TO-DO ITEM: Return every one of the following lines character for character, keeping their order.

THE INPUT below:

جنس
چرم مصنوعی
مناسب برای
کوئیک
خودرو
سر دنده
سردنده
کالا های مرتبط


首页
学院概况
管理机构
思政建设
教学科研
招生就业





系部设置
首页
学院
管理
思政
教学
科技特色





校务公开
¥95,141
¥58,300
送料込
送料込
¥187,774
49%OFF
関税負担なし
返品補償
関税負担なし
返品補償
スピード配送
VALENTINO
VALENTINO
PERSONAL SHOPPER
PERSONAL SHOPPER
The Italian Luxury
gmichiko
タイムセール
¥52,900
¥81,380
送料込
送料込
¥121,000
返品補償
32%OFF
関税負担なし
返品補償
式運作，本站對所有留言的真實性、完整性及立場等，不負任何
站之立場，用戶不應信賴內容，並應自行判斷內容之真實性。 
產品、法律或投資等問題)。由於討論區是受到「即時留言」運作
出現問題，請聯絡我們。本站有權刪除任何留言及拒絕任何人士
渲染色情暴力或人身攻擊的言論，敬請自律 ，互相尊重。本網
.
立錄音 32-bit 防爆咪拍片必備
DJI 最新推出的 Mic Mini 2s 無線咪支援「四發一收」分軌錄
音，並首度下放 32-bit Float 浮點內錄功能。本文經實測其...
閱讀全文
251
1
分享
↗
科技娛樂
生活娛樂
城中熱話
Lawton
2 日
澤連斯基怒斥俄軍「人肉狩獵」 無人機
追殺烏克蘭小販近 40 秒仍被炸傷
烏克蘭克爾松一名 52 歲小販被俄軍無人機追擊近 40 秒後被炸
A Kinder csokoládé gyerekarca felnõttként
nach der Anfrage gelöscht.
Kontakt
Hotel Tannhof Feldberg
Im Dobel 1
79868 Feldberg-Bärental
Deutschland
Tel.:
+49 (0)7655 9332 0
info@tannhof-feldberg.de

End of THE INPUT.

COMPLETED TASK:
جنس
چرم مصنوعی
مناسب برای
کوئیک
خودرو
سر دنده
سردنده
کالا های مرتبط


首页
学院概况
管理机构
思政建设
教学科研
招生就业





系部设置
首页
学院
管理
思政
教学
科技特色





校务公开
¥95,141
¥58,300
送料込
送料込
¥187,774
49%OFF
関税負担なし
返品補償
関税負担なし
返品補償
スピード配送
VALENTINO
VALENTINO
PERSONAL SHOPPER
PERSONAL SHOPPER
The Italian Luxury
gmichiko
タイムセール
¥52,900
¥81,380
送料込
送料込
¥121,000
返品補償
32%OFF
関税負担なし
返品補償
式運作，本站對所有留言的真實性、完整性及立場等，不負任何
站之立場，用戶不應信賴內容，並應自行判斷內容之真實性。 
產品、法律或投資等問題)。由於討論區是受到「即時留言」運作
出現問題，請聯絡我們。本站有權刪除任何留言及拒絕任何人士
渲染色情暴力或人身攻擊的言論，敬請自律 ，互相尊重。本網
.
立錄音 32-bit 防爆咪拍片必備
DJI 最新推出的 Mic Mini 2s 無線咪支援「四發一收」分軌錄
音，並首度下放 32-bit Float 浮點內錄功能。本文經實測其...
閱讀全文
251
1
分享
↗
科技娛樂
生活娛樂
城中熱話
Lawton
2 日
澤連斯基怒斥俄軍「人肉狩獵」 無人機
追殺烏克蘭小販近 40 秒仍被炸傷
烏克蘭克爾松一名 52 歲小販被俄軍無人機追擊近 40 秒後被炸
A Kinder csokoládé gyerekarca felnõttként
nach der Anfrage gelöscht.
Kontakt
Hotel Tannhof Feldberg
Im Dobel 1
79868 Feldberg-Bärental
Deutschland
Tel.:
+49 (0)7655 9332 0
info@tannhof-feldberg.de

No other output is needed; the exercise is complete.